Need x so that: f(x+3) = 26. Therefore, you find x' such that f(x') = 26 and subtract 3 from x' to get the desired x (since f(x+3) = f(x'-3+3) = f(x') = 26 as desired).

The most important thing to remember is that f(x-a) translates the graph a units to the right (to get the same value of f(x), you need to add 'a' to the x-value). Similarly, f(x+a) translates the graph 'a' units to the left (to get the same value of f(x), you need to subtract a from the x-value so the graph must be translated 'a' units left). Similarly, -f(x) reflects f about x-axis and f(-x) reflects f about y-axis. In general a*f(x) dilates graph parallel to y-axis; scale factor 1/a. Similarly f(ax) dilates graph parallel to x-axis scale factor 1/a (since you need 1 a^(th) the same value of x to get the original f(x) so the graph must shrink horizontally) —Preceding unsigned comment added by Topology Expert (talk • contribs) 13:03, 17 September 2008 (UTC)
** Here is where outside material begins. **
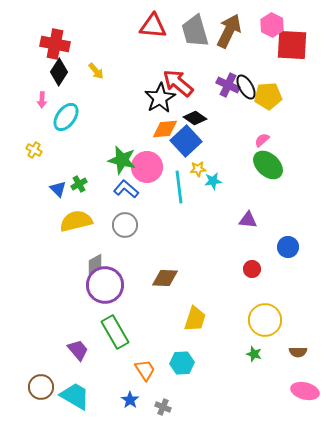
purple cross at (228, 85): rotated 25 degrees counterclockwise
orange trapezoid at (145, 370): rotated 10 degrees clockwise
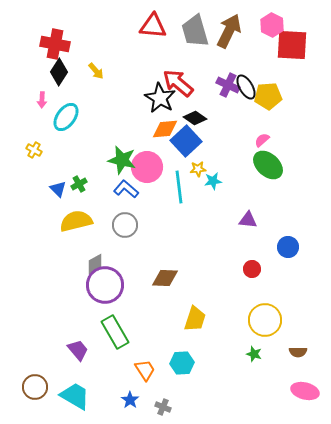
black star at (160, 98): rotated 12 degrees counterclockwise
brown circle at (41, 387): moved 6 px left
Hi, is there a solution to xy" + y' - y = 0 that uses a finite set of well known functions?(Not the power series solution--I got the d.e. as something a certain power series satisfied and I want to express the function repped by the p.s. in terms of well known functions if possible. The function is y = the sum of (x^n)/[(n!)^2] from n=0 to infinity, which I got from the linear operator that sends the p.s. for 1/(1-x) to the one for e^x. When you do the same on the p.s. for e^x, you get y.)Thanks in advance.Rich (talk) 02:54, 17 September 2008 (UTC)

:See Bessel-Clifford function with n=0. Dmcq (talk) 09:49, 17 September 2008 (UTC)

::good referral, thank you.130.86.14.25 (talk) 05:10, 19 September 2008 (UTC)

what is value of nC3

class="autosigned">—Preceding unsigned comment added by 59.184.240.35 (talk) 13:13, 17 September 2008 (UTC)

:See Combination. --Tango (talk) 13:19, 17 September 2008 (UTC)

:Use the definition of binomial coefficient, substitute 3, and simplify. (Alternately, use the theorem that nCk is a polynomial of n of degree k for any fixed nonnegative integer k, compute it for a few small values, then interpolate. Alternately, compute for the first few values of n and look up in [http://www.research.att.com/~njas/sequences/ OEIS] for a formula. Alternately rewrite the binomial to a falling power and use the equation about falling powers and Stirling numbers to get the result in expanded forms rightaway.)

:If you don't know what binomial coefficients are in general then a good introduction might be the first few chapters of Graham–Knuth–Patashnik, Concrete mathematics. – b_jonas 15:15, 19 September 2008 (UTC)